What you need to do -> Copy out the material below with every "instrumental" changed to "uncalibrated" and nothing else altered, leaving out the pictures.

+++ Task inputs

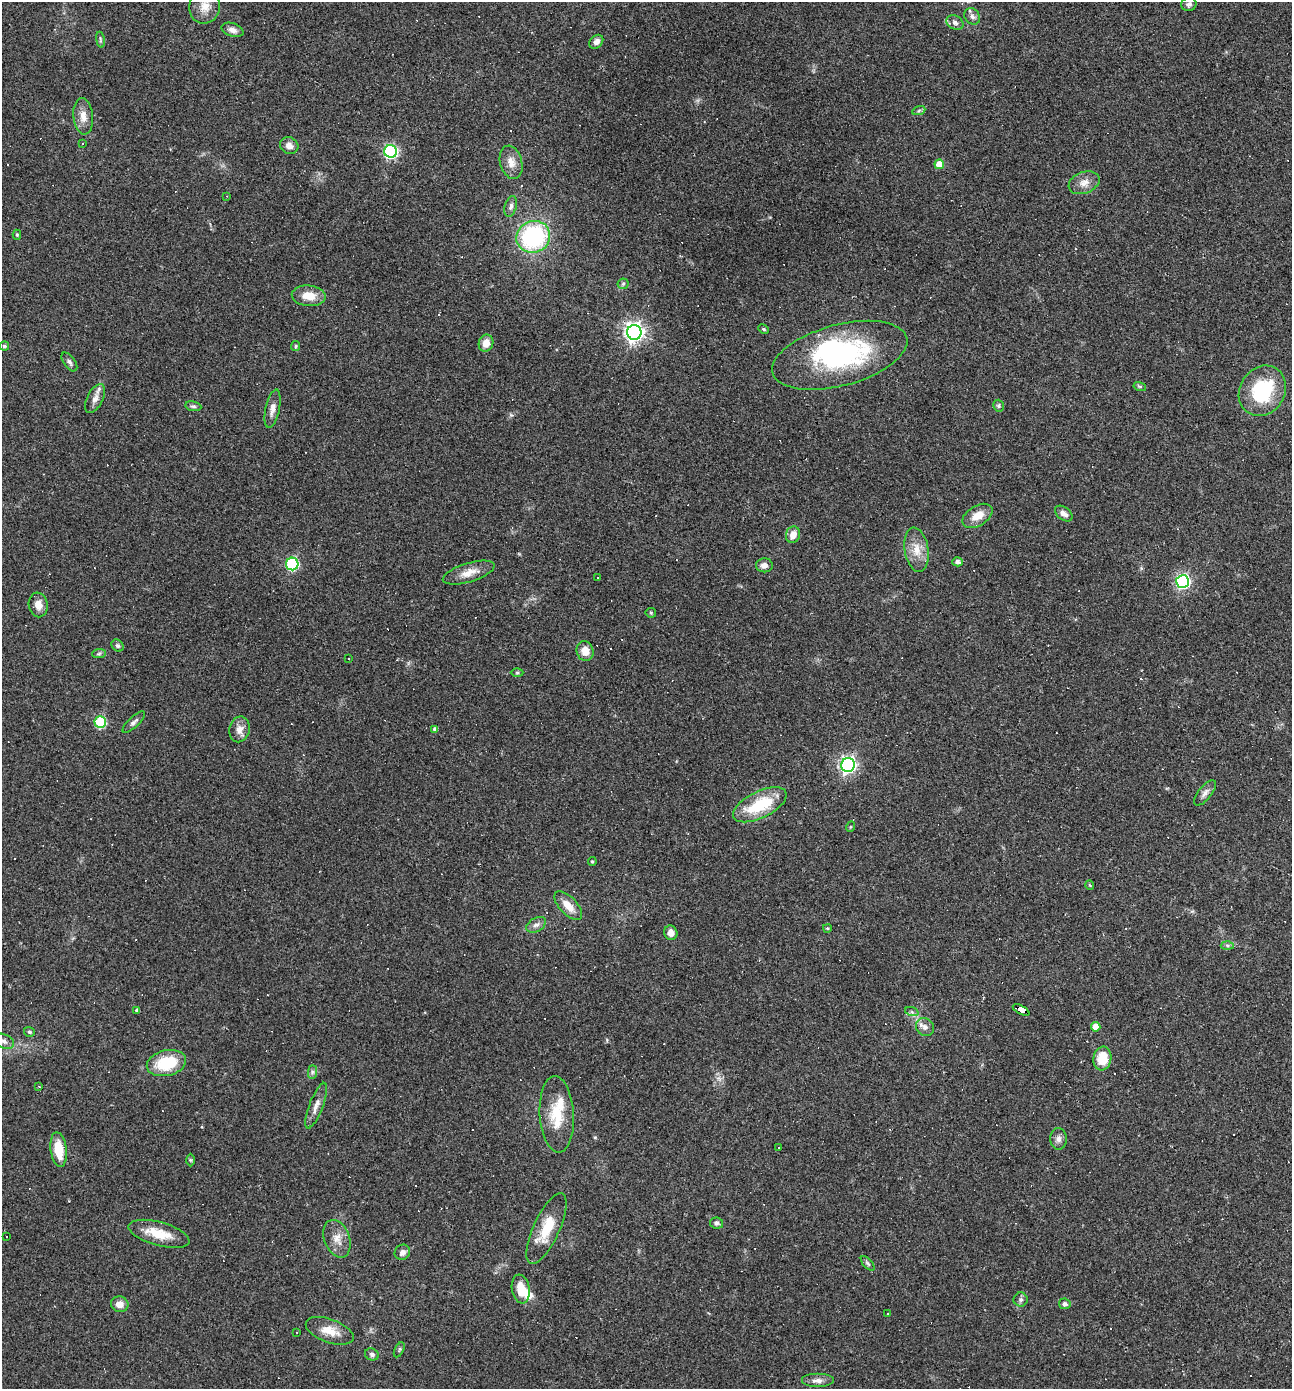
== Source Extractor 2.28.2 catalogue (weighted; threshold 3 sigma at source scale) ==
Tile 6 of 4 x 4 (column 2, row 2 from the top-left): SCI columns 1425-2714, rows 2776-4162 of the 5563 x 5550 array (HDU 1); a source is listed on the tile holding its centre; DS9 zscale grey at full resolution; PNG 1294 x 1391 px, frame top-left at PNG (2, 2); each listed source drawn as its Kron ellipse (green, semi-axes under 4 px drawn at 4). Shown black and unused: <1% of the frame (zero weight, under 2 of 3 exposures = <1% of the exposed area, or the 3 px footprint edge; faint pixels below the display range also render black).
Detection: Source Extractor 2.28.2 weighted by HDU 2 'WHT'; one run over the whole footprint, this tile lists its part. Background 0.082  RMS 0.0066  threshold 0.0296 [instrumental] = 3 sigma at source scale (4.5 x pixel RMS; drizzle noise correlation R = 1.50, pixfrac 1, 0.05/0.05 arcsec/px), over >= 5 px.
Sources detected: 156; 1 inside a brighter object's white glare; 49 cosmic-ray / hot-pixel residue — neither listed nor drawn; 6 inside a brighter listed object's ellipse — not listed separately; the other 100 listed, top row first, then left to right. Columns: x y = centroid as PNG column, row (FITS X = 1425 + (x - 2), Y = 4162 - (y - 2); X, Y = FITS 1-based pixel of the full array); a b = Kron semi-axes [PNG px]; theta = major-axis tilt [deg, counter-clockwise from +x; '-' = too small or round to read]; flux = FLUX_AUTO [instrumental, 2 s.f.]
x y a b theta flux
1189 4 8 6 19 2.3
205 6 17 15 77 8.7
972 16 9 7 -50 2.6
955 23 9 6 -27 2.7
233 30 11 6 -19 3.4
100 40 8 4 -82 1.1
596 42 8 6 46 3
919 110 7 4 20 1.1
83 116 18 9 -84 6.7
83 143 3 3 - 0.86
289 146 9 8 - 4
390 151 6 6 - 110
511 162 17 11 -74 6.7
939 164 5 5 - 11
1084 183 16 10 22 5.8
227 196 3 2 - 0.5
511 206 10 6 74 2.2
17 235 5 4 - 0.9
533 237 17 15 23 82
623 284 6 5 - 0.98
309 296 17 10 -4 10
763 329 5 4 - 0.96
634 332 7 7 - 350
486 343 8 7 - 7.2
4 346 5 4 - 1.3
296 346 5 4 - 0.8
840 355 69 30 15 110
69 362 11 5 -54 2
1140 387 6 4 -14 1.1
1262 391 26 22 57 45
95 398 16 8 63 4.3
193 406 8 5 -9 1.5
998 406 6 5 - 1.1
273 409 19 7 78 4.8
1064 514 10 6 -38 3.6
977 516 16 10 32 9
793 535 8 7 - 6.2
916 550 22 12 -80 10
957 562 5 4 - 2.7
292 564 6 6 - 76
764 565 8 7 - 3.8
469 573 27 9 17 8.2
598 578 2 2 - 0.43
1183 581 6 6 - 130
38 605 12 9 -81 5.8
651 613 5 5 - 0.85
117 646 7 5 -42 1.5
585 651 10 8 -77 7.2
99 654 7 4 2 1.2
349 659 3 3 - 2.1
517 673 6 4 0 0.82
100 722 6 5 - 48
134 722 15 5 43 2.3
239 729 13 10 78 5.3
435 729 4 4 - 1.7
848 765 7 7 - 210
1205 793 15 6 50 3.2
760 805 29 13 26 31
850 827 5 3 - 0.61
592 862 4 3 - 0.9
1090 885 5 3 - 0.52
568 906 18 8 -47 8.6
536 925 11 6 30 3
827 928 4 3 - 0.79
671 933 7 6 - 4.5
1227 946 6 4 -1 1.3
137 1010 4 3 - 1.4
1021 1010 9 4 -28 230
912 1012 7 4 -18 1.3
925 1027 9 8 - 3.3
1096 1027 5 4 - 8.2
29 1032 6 5 - 1.2
4 1041 11 7 -23 2.7
1102 1058 12 9 81 15
166 1063 20 12 13 29
312 1072 7 4 90 1.4
39 1086 3 3 - 0.51
316 1106 24 7 69 5.2
557 1114 38 17 -86 22
1058 1139 11 8 -86 3
779 1147 3 2 - 0.81
59 1150 17 8 -82 16
190 1160 6 4 -89 0.87
717 1223 6 5 - 1.7
546 1229 38 13 65 20
159 1234 31 11 -15 16
7 1236 3 3 - 3.7
337 1239 19 12 -69 7.9
402 1252 8 7 - 3.2
868 1263 9 4 -48 1.3
521 1289 14 9 -81 10
1021 1300 7 7 - 1.9
120 1304 9 8 - 5.8
1065 1304 6 5 - 1.8
888 1314 3 3 - 2.3
330 1331 25 11 -20 11
297 1332 2 2 - 0.42
399 1350 8 4 63 1.2
372 1354 7 6 - 1.7
817 1381 16 7 0 3.7
Overlapping masked pixels (flux is a lower limit): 1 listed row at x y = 1021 1010
Isophote crosses this tile's border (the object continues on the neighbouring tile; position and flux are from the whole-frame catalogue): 1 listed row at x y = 4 1041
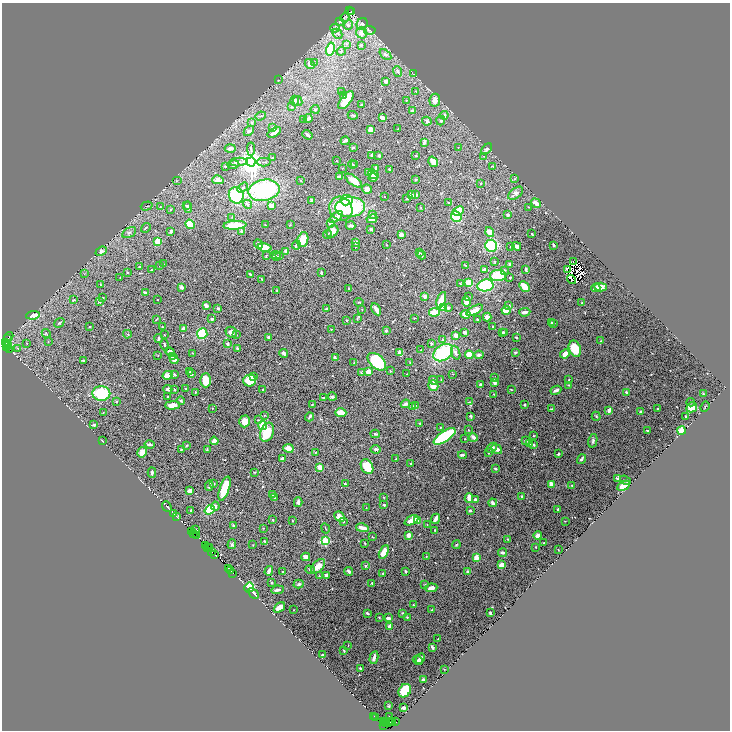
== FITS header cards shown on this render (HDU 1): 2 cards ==
NAXIS1  =                 1456
NAXIS2  =                 1456

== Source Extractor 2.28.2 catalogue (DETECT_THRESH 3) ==
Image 1456 x 1456 px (HDU 1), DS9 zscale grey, zoomed out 1/2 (1 PNG px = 2 x 2 image px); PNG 732 x 732 px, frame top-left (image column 1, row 1455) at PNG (2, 3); each listed source drawn as its Kron ellipse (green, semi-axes under 4 px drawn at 4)
Background 0.511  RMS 0.018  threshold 0.053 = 3 sigma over >= 5 px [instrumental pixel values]
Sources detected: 612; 55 cannot appear on this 1/2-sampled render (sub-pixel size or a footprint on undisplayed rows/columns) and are neither listed nor drawn; of the other 557, the 500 brightest by FLUX_AUTO listed and drawn (57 fainter detections omitted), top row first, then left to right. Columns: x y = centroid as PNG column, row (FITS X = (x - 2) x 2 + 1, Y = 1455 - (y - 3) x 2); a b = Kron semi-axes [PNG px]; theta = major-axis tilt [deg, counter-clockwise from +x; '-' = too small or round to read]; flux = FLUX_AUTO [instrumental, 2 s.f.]
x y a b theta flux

++++++

Exercise result ->
== Source Extractor 2.28.2 catalogue (weighted; threshold 3 sigma at source scale) ==
Tile 6 of 4 x 4 (column 2, row 2 from the top-left): SCI columns 1425-2714, rows 2776-4162 of the 5563 x 5550 array (HDU 1); a source is listed on the tile holding its centre; DS9 zscale grey at full resolution; PNG 1294 x 1391 px, frame top-left at PNG (2, 2); each listed source drawn as its Kron ellipse (green, semi-axes under 4 px drawn at 4). Shown black and unused: <1% of the frame (zero weight, under 2 of 3 exposures = <1% of the exposed area, or the 3 px footprint edge; faint pixels below the display range also render black).
Detection: Source Extractor 2.28.2 weighted by HDU 2 'WHT'; one run over the whole footprint, this tile lists its part. Background 0.082  RMS 0.0066  threshold 0.0296 [uncalibrated] = 3 sigma at source scale (4.5 x pixel RMS; drizzle noise correlation R = 1.50, pixfrac 1, 0.05/0.05 arcsec/px), over >= 5 px.
Sources detected: 156; 1 inside a brighter object's white glare; 49 cosmic-ray / hot-pixel residue — neither listed nor drawn; 6 inside a brighter listed object's ellipse — not listed separately; the other 100 listed, top row first, then left to right. Columns: x y = centroid as PNG column, row (FITS X = 1425 + (x - 2), Y = 4162 - (y - 2); X, Y = FITS 1-based pixel of the full array); a b = Kron semi-axes [PNG px]; theta = major-axis tilt [deg, counter-clockwise from +x; '-' = too small or round to read]; flux = FLUX_AUTO [uncalibrated, 2 s.f.]
x y a b theta flux
1189 4 8 6 19 2.3
205 6 17 15 77 8.7
972 16 9 7 -50 2.6
955 23 9 6 -27 2.7
233 30 11 6 -19 3.4
100 40 8 4 -82 1.1
596 42 8 6 46 3
919 110 7 4 20 1.1
83 116 18 9 -84 6.7
83 143 3 3 - 0.86
289 146 9 8 - 4
390 151 6 6 - 110
511 162 17 11 -74 6.7
939 164 5 5 - 11
1084 183 16 10 22 5.8
227 196 3 2 - 0.5
511 206 10 6 74 2.2
17 235 5 4 - 0.9
533 237 17 15 23 82
623 284 6 5 - 0.98
309 296 17 10 -4 10
763 329 5 4 - 0.96
634 332 7 7 - 350
486 343 8 7 - 7.2
4 346 5 4 - 1.3
296 346 5 4 - 0.8
840 355 69 30 15 110
69 362 11 5 -54 2
1140 387 6 4 -14 1.1
1262 391 26 22 57 45
95 398 16 8 63 4.3
193 406 8 5 -9 1.5
998 406 6 5 - 1.1
273 409 19 7 78 4.8
1064 514 10 6 -38 3.6
977 516 16 10 32 9
793 535 8 7 - 6.2
916 550 22 12 -80 10
957 562 5 4 - 2.7
292 564 6 6 - 76
764 565 8 7 - 3.8
469 573 27 9 17 8.2
598 578 2 2 - 0.43
1183 581 6 6 - 130
38 605 12 9 -81 5.8
651 613 5 5 - 0.85
117 646 7 5 -42 1.5
585 651 10 8 -77 7.2
99 654 7 4 2 1.2
349 659 3 3 - 2.1
517 673 6 4 0 0.82
100 722 6 5 - 48
134 722 15 5 43 2.3
239 729 13 10 78 5.3
435 729 4 4 - 1.7
848 765 7 7 - 210
1205 793 15 6 50 3.2
760 805 29 13 26 31
850 827 5 3 - 0.61
592 862 4 3 - 0.9
1090 885 5 3 - 0.52
568 906 18 8 -47 8.6
536 925 11 6 30 3
827 928 4 3 - 0.79
671 933 7 6 - 4.5
1227 946 6 4 -1 1.3
137 1010 4 3 - 1.4
1021 1010 9 4 -28 230
912 1012 7 4 -18 1.3
925 1027 9 8 - 3.3
1096 1027 5 4 - 8.2
29 1032 6 5 - 1.2
4 1041 11 7 -23 2.7
1102 1058 12 9 81 15
166 1063 20 12 13 29
312 1072 7 4 90 1.4
39 1086 3 3 - 0.51
316 1106 24 7 69 5.2
557 1114 38 17 -86 22
1058 1139 11 8 -86 3
779 1147 3 2 - 0.81
59 1150 17 8 -82 16
190 1160 6 4 -89 0.87
717 1223 6 5 - 1.7
546 1229 38 13 65 20
159 1234 31 11 -15 16
7 1236 3 3 - 3.7
337 1239 19 12 -69 7.9
402 1252 8 7 - 3.2
868 1263 9 4 -48 1.3
521 1289 14 9 -81 10
1021 1300 7 7 - 1.9
120 1304 9 8 - 5.8
1065 1304 6 5 - 1.8
888 1314 3 3 - 2.3
330 1331 25 11 -20 11
297 1332 2 2 - 0.42
399 1350 8 4 63 1.2
372 1354 7 6 - 1.7
817 1381 16 7 0 3.7
Overlapping masked pixels (flux is a lower limit): 1 listed row at x y = 1021 1010
Isophote crosses this tile's border (the object continues on the neighbouring tile; position and flux are from the whole-frame catalogue): 1 listed row at x y = 4 1041
== FITS header cards shown on this render (HDU 1): 2 cards ==
NAXIS1  =                 1456
NAXIS2  =                 1456

== Source Extractor 2.28.2 catalogue (DETECT_THRESH 3) ==
Image 1456 x 1456 px (HDU 1), DS9 zscale grey, zoomed out 1/2 (1 PNG px = 2 x 2 image px); PNG 732 x 732 px, frame top-left (image column 1, row 1455) at PNG (2, 3); each listed source drawn as its Kron ellipse (green, semi-axes under 4 px drawn at 4)
Background 0.511  RMS 0.018  threshold 0.053 = 3 sigma over >= 5 px [uncalibrated pixel values]
Sources detected: 612; 55 cannot appear on this 1/2-sampled render (sub-pixel size or a footprint on undisplayed rows/columns) and are neither listed nor drawn; of the other 557, the 500 brightest by FLUX_AUTO listed and drawn (57 fainter detections omitted), top row first, then left to right. Columns: x y = centroid as PNG column, row (FITS X = (x - 2) x 2 + 1, Y = 1455 - (y - 3) x 2); a b = Kron semi-axes [PNG px]; theta = major-axis tilt [deg, counter-clockwise from +x; '-' = too small or round to read]; flux = FLUX_AUTO [uncalibrated, 2 s.f.]
x y a b theta flux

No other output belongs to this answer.